Extract to read
※
Spark sql doesn't support it if you use aggregate functions without aggregating.
Sparklyr translates commands to an sql statement, this is the reason why it works in dplyr with an ordinary dataframe but does’nt work in a SparkDataFrame.
If you look at the second bit in the error message,you can see that it is incorrect.
== SQL ==
SELECT `id`, `x`, CONCAT_WS(' ', `y`, ' ' AS "collapse") AS `y`
paste gets translated to CONCAT_WS. concat however would paste columns together.
Here, you can also use collect_list and collect_set, but they produce list outputs.
You can use summarise, collect_list, and paste, if you do not want your result to be replicated by the same row.
res <- d_sdf %>%
group_by(id, x) %>%
summarise( yconcat =paste(collect_list(y)))
result:
Source: lazy query [?? x 3]
Database: spark connection master=local[8] app=sparklyr local=TRUE
Grouped by: id
id x y
<chr> <chr> <chr>
1 1 201 End
2 2 201 Other End
3 1 200 This That
4 2 200 The
If you want to have your rows replicated, you can join this back onto your original data.
d_sdf %>% left_join(res)
result:
Source: lazy query [?? x 4]
Database: spark connection master=local[8] app=sparklyr local=TRUE
id x y yconcat
<chr> <chr> <chr> <chr>
1 1 200 This This That
2 1 200 That This That
3 2 200 The The
4 2 201 Other Other End
5 1 201 End End
6 2 201 End Other End
※
Supplied material
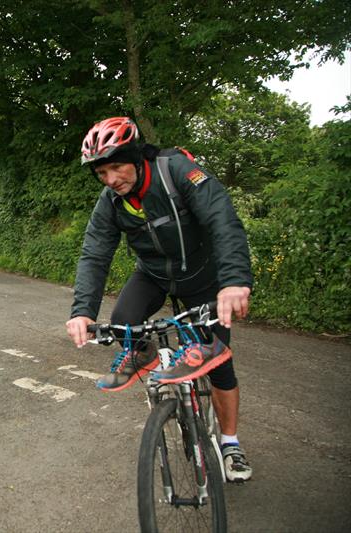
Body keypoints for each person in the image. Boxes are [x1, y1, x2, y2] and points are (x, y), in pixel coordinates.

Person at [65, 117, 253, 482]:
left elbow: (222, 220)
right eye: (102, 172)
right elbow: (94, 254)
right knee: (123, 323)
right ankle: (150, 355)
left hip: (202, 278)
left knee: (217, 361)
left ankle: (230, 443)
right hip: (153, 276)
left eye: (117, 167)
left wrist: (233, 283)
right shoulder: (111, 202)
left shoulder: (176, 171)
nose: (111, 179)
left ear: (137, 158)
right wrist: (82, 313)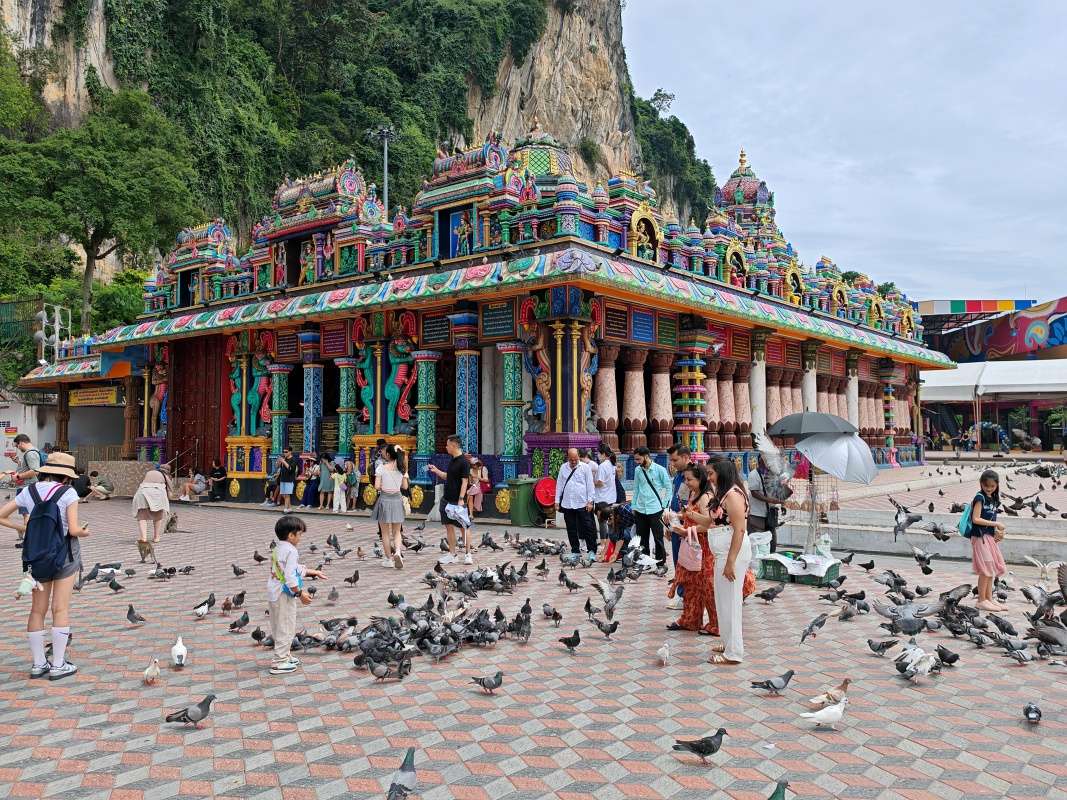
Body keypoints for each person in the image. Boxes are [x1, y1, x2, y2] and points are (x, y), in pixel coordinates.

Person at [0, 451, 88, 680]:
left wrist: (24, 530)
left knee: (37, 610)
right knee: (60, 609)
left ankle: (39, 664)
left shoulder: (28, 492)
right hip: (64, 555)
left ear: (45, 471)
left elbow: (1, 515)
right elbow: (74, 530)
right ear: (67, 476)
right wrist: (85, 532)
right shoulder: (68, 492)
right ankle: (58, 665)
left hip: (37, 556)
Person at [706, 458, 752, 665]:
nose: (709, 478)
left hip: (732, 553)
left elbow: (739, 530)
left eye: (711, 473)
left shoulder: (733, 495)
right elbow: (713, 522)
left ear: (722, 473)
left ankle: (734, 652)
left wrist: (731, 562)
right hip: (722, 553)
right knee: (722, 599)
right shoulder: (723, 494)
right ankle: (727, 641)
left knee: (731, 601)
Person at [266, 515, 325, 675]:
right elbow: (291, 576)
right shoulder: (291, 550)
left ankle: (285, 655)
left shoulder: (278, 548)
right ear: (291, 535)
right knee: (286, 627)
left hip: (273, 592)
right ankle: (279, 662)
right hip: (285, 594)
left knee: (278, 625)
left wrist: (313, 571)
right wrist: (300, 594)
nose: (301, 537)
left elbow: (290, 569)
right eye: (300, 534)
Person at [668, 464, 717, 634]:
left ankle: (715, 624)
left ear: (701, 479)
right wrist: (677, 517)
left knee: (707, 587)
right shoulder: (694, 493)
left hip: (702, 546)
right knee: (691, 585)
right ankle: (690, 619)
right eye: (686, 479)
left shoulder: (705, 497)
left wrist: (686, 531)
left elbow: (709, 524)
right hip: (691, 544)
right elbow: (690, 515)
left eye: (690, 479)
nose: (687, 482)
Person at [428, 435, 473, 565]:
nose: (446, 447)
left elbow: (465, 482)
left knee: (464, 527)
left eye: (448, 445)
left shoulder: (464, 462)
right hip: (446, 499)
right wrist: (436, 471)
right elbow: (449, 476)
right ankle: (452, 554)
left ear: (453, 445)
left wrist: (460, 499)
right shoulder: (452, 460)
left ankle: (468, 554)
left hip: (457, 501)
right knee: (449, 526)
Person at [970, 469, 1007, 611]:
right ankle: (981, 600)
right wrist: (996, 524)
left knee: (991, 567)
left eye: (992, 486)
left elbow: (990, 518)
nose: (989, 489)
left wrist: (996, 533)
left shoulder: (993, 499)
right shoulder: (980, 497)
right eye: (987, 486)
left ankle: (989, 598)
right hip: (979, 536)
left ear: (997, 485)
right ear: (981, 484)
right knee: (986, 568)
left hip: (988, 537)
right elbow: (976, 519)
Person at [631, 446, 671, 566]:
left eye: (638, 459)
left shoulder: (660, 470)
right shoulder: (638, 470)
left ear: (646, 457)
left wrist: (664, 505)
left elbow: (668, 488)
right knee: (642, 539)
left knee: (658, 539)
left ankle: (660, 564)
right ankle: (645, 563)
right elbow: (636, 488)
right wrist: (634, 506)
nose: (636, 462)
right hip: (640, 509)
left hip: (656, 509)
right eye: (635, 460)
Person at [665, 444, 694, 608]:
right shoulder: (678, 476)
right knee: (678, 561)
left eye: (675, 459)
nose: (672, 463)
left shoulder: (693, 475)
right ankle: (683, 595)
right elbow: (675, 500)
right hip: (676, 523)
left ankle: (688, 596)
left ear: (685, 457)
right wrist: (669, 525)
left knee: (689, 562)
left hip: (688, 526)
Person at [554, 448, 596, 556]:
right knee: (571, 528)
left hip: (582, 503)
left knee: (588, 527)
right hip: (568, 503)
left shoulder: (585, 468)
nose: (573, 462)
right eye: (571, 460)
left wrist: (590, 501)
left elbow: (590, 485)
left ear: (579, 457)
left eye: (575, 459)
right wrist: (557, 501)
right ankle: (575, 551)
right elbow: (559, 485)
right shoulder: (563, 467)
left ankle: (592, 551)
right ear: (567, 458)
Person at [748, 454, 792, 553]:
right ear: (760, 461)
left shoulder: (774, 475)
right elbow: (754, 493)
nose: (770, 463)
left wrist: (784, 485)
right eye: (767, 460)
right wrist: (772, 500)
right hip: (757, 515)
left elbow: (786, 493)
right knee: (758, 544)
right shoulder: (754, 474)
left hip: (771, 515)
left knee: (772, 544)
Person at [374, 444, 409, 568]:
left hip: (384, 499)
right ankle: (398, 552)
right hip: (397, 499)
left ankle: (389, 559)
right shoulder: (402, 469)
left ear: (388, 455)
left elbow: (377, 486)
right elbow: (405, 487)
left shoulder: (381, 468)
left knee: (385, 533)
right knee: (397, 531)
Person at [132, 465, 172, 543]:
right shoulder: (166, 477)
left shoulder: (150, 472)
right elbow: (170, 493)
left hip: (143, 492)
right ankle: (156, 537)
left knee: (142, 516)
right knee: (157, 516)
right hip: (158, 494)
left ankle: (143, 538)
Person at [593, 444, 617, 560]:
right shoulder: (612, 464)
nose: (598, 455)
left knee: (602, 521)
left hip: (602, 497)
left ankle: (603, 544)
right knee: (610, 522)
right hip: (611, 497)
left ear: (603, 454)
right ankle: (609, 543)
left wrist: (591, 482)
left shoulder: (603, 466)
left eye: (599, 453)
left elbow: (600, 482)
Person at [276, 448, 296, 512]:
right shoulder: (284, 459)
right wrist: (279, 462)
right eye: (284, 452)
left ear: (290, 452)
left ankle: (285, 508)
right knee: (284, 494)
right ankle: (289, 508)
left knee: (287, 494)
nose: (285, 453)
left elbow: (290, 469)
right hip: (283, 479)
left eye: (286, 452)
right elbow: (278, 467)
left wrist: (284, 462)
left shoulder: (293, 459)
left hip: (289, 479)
※
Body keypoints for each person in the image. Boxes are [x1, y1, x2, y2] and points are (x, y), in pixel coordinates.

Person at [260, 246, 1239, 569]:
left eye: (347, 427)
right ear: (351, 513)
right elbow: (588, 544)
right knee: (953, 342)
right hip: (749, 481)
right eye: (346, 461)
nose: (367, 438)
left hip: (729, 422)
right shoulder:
※
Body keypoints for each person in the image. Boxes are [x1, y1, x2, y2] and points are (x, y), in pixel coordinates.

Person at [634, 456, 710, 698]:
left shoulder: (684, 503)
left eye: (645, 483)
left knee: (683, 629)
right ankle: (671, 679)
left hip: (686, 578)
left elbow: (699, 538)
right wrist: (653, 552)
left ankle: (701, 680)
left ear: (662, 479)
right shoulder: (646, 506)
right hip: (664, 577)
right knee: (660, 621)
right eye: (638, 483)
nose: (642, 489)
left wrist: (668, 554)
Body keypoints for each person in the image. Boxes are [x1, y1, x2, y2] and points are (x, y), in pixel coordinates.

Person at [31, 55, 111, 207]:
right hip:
※
Activity
Answer these questions from the sparklyr text above.
(a) What does paste get translated to?
(b) Which two functions does the text say can be used here but produce list outputs?
(c) What does the text suggest doing if you want your rows replicated?

Answer to this problem
(a) CONCAT_WS.
(b) collect_list and collect_set.
(c) Join the result back onto the original data.